Over the last few years there seems to have been a regular parade of sickening cases of sexual assaults upon children and vulnerable adults. From Jimmy Savile et al to the Rotherham scandal, it’s been a dreadful and worrying insight into the depravity of some sections of society. On Friday Paul Gadd better known as Gary Glitter joined the unlovely list (again). Gadd was sent to prison for a total of 16 years for attempted rape, four counts of indecent assault and one count of having sex with a girl under 13 years’ of age. Although the incidents happened between 1975 and 1980 they did not come to light until 2012 when the Metropolitan Police launched Operation Yewtree, an investigation into child abuse allegations following the Jimmy Savile scandal.
This is not the first time Gary Glitter has been convicted for such offences. In late 1999 he was jailed for two months for holding 4,000 images of child sex abuse. He was convicted whilst in Vietnam for molesting two girls aged 11 and 12. This time he was jailed for three years. His celebrity status all of these convictions have made headline news over the years. Of course not all convictions are made public knowledge and employers need to be able to check that a candidate has no previous convictions which may potentially put someone at risk.
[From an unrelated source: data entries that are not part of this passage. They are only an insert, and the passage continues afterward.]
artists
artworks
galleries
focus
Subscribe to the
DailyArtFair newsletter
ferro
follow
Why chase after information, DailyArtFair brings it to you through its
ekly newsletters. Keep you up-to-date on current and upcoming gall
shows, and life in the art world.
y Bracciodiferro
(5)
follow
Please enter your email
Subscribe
In most circumstances there is no legal obligation for a candidate to reveal any spent criminal convictions under the Rehabilitation of Offenders Act 1974, as amended by changes introduced in the Legal Aid and Sentencing and Punishment of Offenders Act 2012. Under the ROA following a specified period of time which varies according to the disposal administered or sentence passed, cautions and convictions (except those resulting in prison sentences of over four years and all public protection sentences*) may become spent. As a result the offender is regarded as rehabilitated. If a conviction is ‘spent’ an employer has to treat it as though the conviction never happened and must not subject the employee to dismissal or another form of detriment because of it.
There are exceptions to this rule. Occasions will arise when a candidate has a legal obligation to notify a prospective employer of any spent convictions. This obligation falls under the Rehabilitation of Offenders Act 1974 (Exceptions) Order 1975. An employer can check for such convictions by requesting a Disclosure and Barring Service (DBS) check. The positions which fall into this category include (but are not limited to):
- Working with vulnerable adults i.e. the elderly.
- Working with children.
- Health care professionals.
- Barrister and chartered accountant (on entry into the profession).
- Designated officers for magistrates’ courts.
- Any employment within a prison or detention centre.
- Traffic wardens.
- Positions in the Financial Conduct Authority.
- Police and Crime Commissioners.
In order to request a DBS check the role that the employer is recruiting for must be included in the Exceptions Order mentioned above. S56 of the Data Protection Act which comes into force in the near future means that you cannot require an employee to take a DBS check as part of recruitment unless there is a genuine requirement to do so. For more enhanced checks the role must also be included in the Police Act 1997 (Criminal Records) regulations.